Lately, I've been having a hard time writing because I've been hung up on the question of what matters. I have these lofty goals of writing about important things (whatever that means;), but then I sit down in front of my computer and all that comes out is my own experience. How narcissistic, right?

But I think the key might be to write about important things in a personal way, in a way that makes other people interested in the story of it all. I think that's why I'm drawn to fiction in the first place: it's an amazingly powerful medium with which to entice people to think a certain way about something. Think of (as much as I hate this book) Uncle Tom's Cabin or Beloved or To Kill a Mockingbird (apparently I'm on a civil liberties kick;) They're all stories--wonderfully empathy-inducing stories--that shifted the world, at least part of it, because of the way they made people think differently. That's the power of story. And if I were better at it, maybe I too could shift people's minds.

It doesn't necessarily have to be fiction, of course. Nonfiction can be equally enticing, though, again, I think it's the story of it that makes it so. (Or maybe I'm just an English major nerd who finds stories in everything.) It's fitting, though, that James and I just recently saw Annie Leonard, the creator of The Story of Stuff.

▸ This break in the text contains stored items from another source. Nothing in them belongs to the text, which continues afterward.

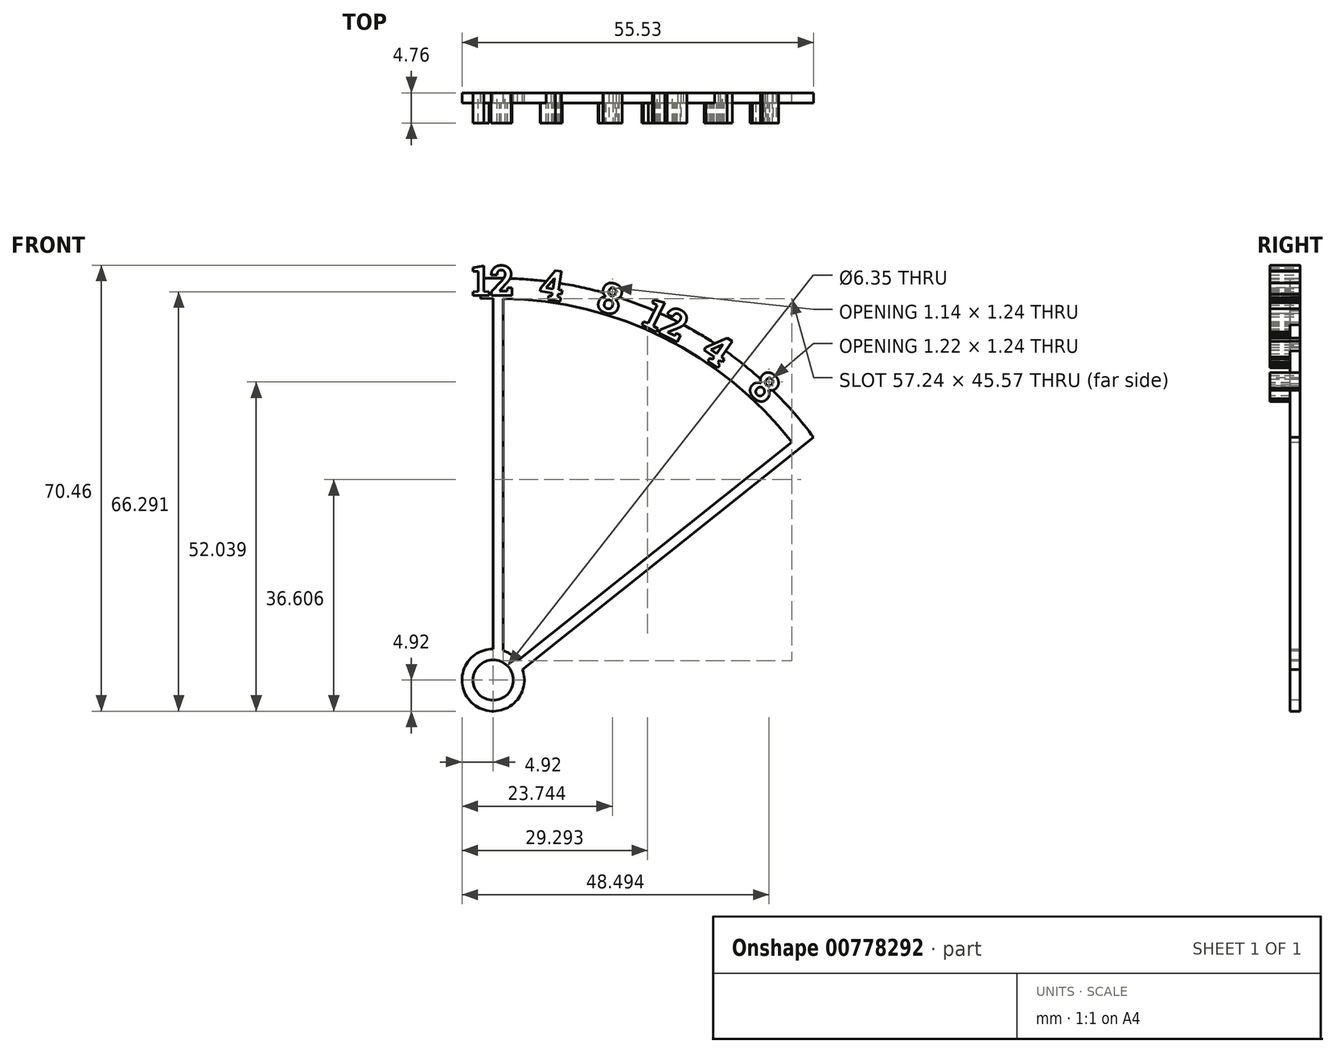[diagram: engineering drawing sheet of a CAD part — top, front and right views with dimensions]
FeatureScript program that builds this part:
annotation { "Feature Type Name" : "Feature", "Feature Type Description" : "" }
export const myFeature = defineFeature(function(context is Context, id is Id, definition is map)
    precondition{}
    {
        {
            var Q0;
            Q0=qCreatedBy(makeId("Front.planeOp"),FACE);
            var sketch = newSketch(context, id + "F0", { "sketchPlane" : qUnion([Q0])});
            skCircle(sketch, "E0", {"center": v(0, 0) * mm, "radius": 68.7 * mm, "construction": true});
            skCircle(sketch, "E1", {"center": v(0, 0) * mm, "radius": 65.53 * mm, "construction": true});
            skCircle(sketch, "E2", {"center": v(0, 0) * mm, "radius": 59.18 * mm, "construction": true});
            skLineSegment(sketch, "E3", {"start": v(0, 0) * mm, "end": v(0, 60.77) * mm, "construction": true});
            skLineSegment(sketch, "E4", {"start": v(0, 0) * mm, "end": v(9.77, 64.8) * mm, "construction": true});
            skLineSegment(sketch, "E5", {"start": v(0, 0) * mm, "end": v(19.31, 62.62) * mm, "construction": true});
            skLineSegment(sketch, "E6", {"start": v(0, 0) * mm, "end": v(28.43, 59.04) * mm, "construction": true});
            skLineSegment(sketch, "E7", {"start": v(0, 0) * mm, "end": v(36.91, 54.15) * mm, "construction": true});
            skLineSegment(sketch, "E8", {"start": v(0, 0) * mm, "end": v(44.57, 48.04) * mm, "construction": true});
            skText(sketch, "E9", { "text": "12", "fontName": "RobotoSlab-Bold.ttf"});
            skText(sketch, "E10", { "text": "4", "fontName": "RobotoSlab-Bold.ttf"});
            skText(sketch, "E11", { "text": "8", "fontName": "RobotoSlab-Bold.ttf"});
            skText(sketch, "E12", { "text": "12", "fontName": "RobotoSlab-Bold.ttf"});
            skText(sketch, "E13", { "text": "4", "fontName": "RobotoSlab-Bold.ttf"});
            skText(sketch, "E14", { "text": "8", "fontName": "RobotoSlab-Bold.ttf"});
            const initialGuessF0  = {"E9": [-0.00339, 0.06077, 1, 0, 0.00476], "E10": [0.0071, 0.06037, 0.98883, -0.14902, 0.00478], "E11": [0.01607, 0.05862, 0.95559, -0.2947, 0.00478], "E12": [0.0233, 0.05622, 0.901, -0.43382, 0.00478], "E13": [0.03258, 0.05132, 0.8263, -0.56324, 0.00478], "E14": [0.03991, 0.04585, 0.73314, -0.68008, 0.00478]};
            skSetInitialGuess(sketch, initialGuessF0);
            skSolve(sketch);
        }
        {
            var Q0;
            Q0 = qSketchRegion(id + "F0", true);
            extrude(context, id + "F1", {"entities" : qUnion([Q0]), "depth" : 4.76 * mm, "offsetDistance" : 25.4 * mm});
        }
        {
            var Q0;
            Q0=qCreatedBy(makeId("Front.planeOp"),FACE);
            var sketch = newSketch(context, id + "F2", { "sketchPlane" : qUnion([Q0])});
            skCircle(sketch, "E15", {"center": v(0, 0) * mm, "radius": 4.92 * mm});
            skCircle(sketch, "E16", {"center": v(0, 0) * mm, "radius": 63.5 * mm, "construction": true});
            skLineSegment(sketch, "E17", {"start": v(0, 0) * mm, "end": v(0, 60.3) * mm, "construction": true});
            skLineSegment(sketch, "E18", {"start": v(0, 0) * mm, "end": v(49.64, 39.6) * mm, "construction": true});
            skLineSegment(sketch, "E19", {"start": v(1.59, 63.48) * mm, "end": v(1.59, 4.66) * mm});
            skLineSegment(sketch, "E20", {"start": v(4.63, 1.66) * mm, "end": v(50.61, 38.35) * mm, "construction": true});
            skLineSegment(sketch, "E21", {"start": v(4.63, 1.66) * mm, "end": v(50.61, 38.35) * mm});
            skLineSegment(sketch, "E22", {"start": v(3.85, 3.07) * mm, "end": v(49.64, 39.6) * mm});
            skArc(sketch, "E23", {"start": v(47.16, 37.62) * mm, "mid": v(26.93, 54.1) * mm, "end": v(1.59, 60.3) * mm});
            skArc(sketch, "E24", {"start": v(50.61, 38.35) * mm, "mid": v(28.34, 57.02) * mm, "end": v(0, 63.5) * mm});
            skArc(sketch, "E25", {"start": v(0, 63.5) * mm, "mid": v(-0.97, 63.5) * mm, "end": v(-1.93, 63.47) * mm});
            skLineSegment(sketch, "E26", {"start": v(-1.93, 63.47) * mm, "end": v(-1.99, 60.3) * mm});
            skLineSegment(sketch, "E27", {"start": v(0, 4.92) * mm, "end": v(0, 60.3) * mm});
            skLineSegment(sketch, "E28", {"start": v(-1.99, 60.3) * mm, "end": v(0, 60.3) * mm});
            skSolve(sketch);
        }
        {
            var Q0;
            {var subQ5=sQuery(id+"F2.wireOp",EDGE,"E21");Q0=makeQuery(id+"F2.imprint","IMPRINT",FACE,{"disambiguationData":[TD([[makeQuery(id+"F2.imprint","IMPRINT",EDGE,{"derivedFrom":subQ5}),1.0]])]});}
            var Q1;
            {var subQ0=sQuery(id+"F2.wireOp",EDGE,"E15");var subQ1=makeQuery(id+"F2.imprint","INTERSECT",VERTEX,{"derivedFrom":[subQ0,sQuery(id+"F2.wireOp",EDGE,"E21")]});Q1=makeQuery(id+"F2.imprint","IMPRINT",FACE,{"disambiguationData":[TD([[makeQuery(id+"F2.imprint","IMPRINT",EDGE,{"disambiguationData":[TD([[subQ1,-1.0]])],"derivedFrom":subQ0}),1.0]])]});}
            extrude(context, id + "F3", {"entities" : qUnion([Q0, Q1]), "operationType" : NewBodyOperationType.ADD, "depth" : 1.59 * mm, "offsetDistance" : 25.4 * mm});
        }
        {
            var Q0;
            {var subQ0=sQuery(id+"F2.wireOp",EDGE,"E21");var subQ1=sQuery(id+"F2.wireOp",EDGE,"E19");var subQ2=sQuery(id+"F2.wireOp",EDGE,"E15");var subQ3=sQuery(id+"F2.wireOp",EDGE,"E27");var subQ4=sQuery(id+"F2.wireOp",EDGE,"E22");var subQ5=sQuery(id+"F2.wireOp",EDGE,"E25");var subQ6=sQuery(id+"F2.wireOp",EDGE,"E24");var subQ7=sQuery(id+"F2.wireOp",EDGE,"E23");var subQ8=sQuery(id+"F2.wireOp",EDGE,"E26");var subQ9=sQuery(id+"F2.wireOp",EDGE,"E28");Q0=makeQuery(id+"F3.boolean.opBoolean","SPLIT",FACE,{"disambiguationData":[TD([makeQuery(id+"F1.opExtrude","SWEPT_FACE",FACE,{"disambiguationData":[OSD([sQuery(id+"F0.wireOp",EDGE,"E9.sketch_text.stroke-5")])]})])],"derivedFrom":makeQuery(id+"F3.opExtrude","CAP_FACE",FACE,{"disambiguationData":[OSD([subQ2,subQ1,subQ0,subQ4,subQ7,subQ6,subQ5,subQ8,subQ3,subQ9])],"isStart":false})});}
            var sketch = newSketch(context, id + "F4", { "sketchPlane" : qUnion([Q0])});
            skPoint(sketch, "E29", {"position": v(0, 0) * mm});
            skPoint(sketch, "E30", {"position": v(0, 1.66) * mm});
            skSolve(sketch);
        }
        {
            var Q0;
            Q0=sQuery(id+"F4.wireOp",VERTEX,"E29");
            var Q1;
            Q1=makeQuery(id+"F1.opExtrude","SWEPT_BODY",BODY,{"disambiguationData":[OSD([sQuery(id+"F0.wireOp",EDGE,"E9.sketch_text.stroke-0"),sQuery(id+"F0.wireOp",EDGE,"E9.sketch_text.stroke-1"),sQuery(id+"F0.wireOp",EDGE,"E9.sketch_text.stroke-2"),sQuery(id+"F0.wireOp",EDGE,"E9.sketch_text.stroke-3"),sQuery(id+"F0.wireOp",EDGE,"E9.sketch_text.stroke-4"),sQuery(id+"F0.wireOp",EDGE,"E9.sketch_text.stroke-5"),sQuery(id+"F0.wireOp",EDGE,"E9.sketch_text.stroke-6"),sQuery(id+"F0.wireOp",EDGE,"E9.sketch_text.stroke-7"),sQuery(id+"F0.wireOp",EDGE,"E9.sketch_text.stroke-8"),sQuery(id+"F0.wireOp",EDGE,"E9.sketch_text.stroke-9")])]});
            hole(context, id + "F5", {"style" : HoleStyle.SIMPLE, "endStyle" : HoleEndStyle.THROUGH, "holeDiameter" : 6.35 * mm, "majorDiameter" : 6.35 * mm, "isTappedThrough" : true, "tappedDepth" : 12.7 * mm, "tapClearance" : 3, "locations" : qUnion([Q0]), "scope" : qUnion([Q1])});
        }
    });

For those of you who haven't heard of it, The Story of Stuff is a video that basically explains the "materials economy," the path that all the normal, household stuff we own and consume takes from creation to disposal. It's important to think about--perhaps one of the most important things to think about--since the way we currently use and dispose of our resources in this world is so wholly unsustainable, not to mention heinously unconscionable. But who stops to care about how that water bottle in her hand or the headphones in her ears are created and where they go when she gets rid of them? Who thinks beyond the initial price tag and the ultimate heave into the garbage can? Probably not a lot of people, until you make it into a story like Anne Leonard has done. And now millions of people around the world are thinking about the goods they consume, all because now there's a narrative in their heads that has made it accessible.

I guess that's my goal. There's important stuff out there (and okay, less important but also interesting stuff, too:), and I want to be able to write about it in a way that makes people think, in a way that at least causes someone to pause if not actually change their mind. That's the goal I've tentatively set for myself. Maybe not on this blog, or maybe not all the time, but I want to use my writing to contribute to what matters, whatever that might be.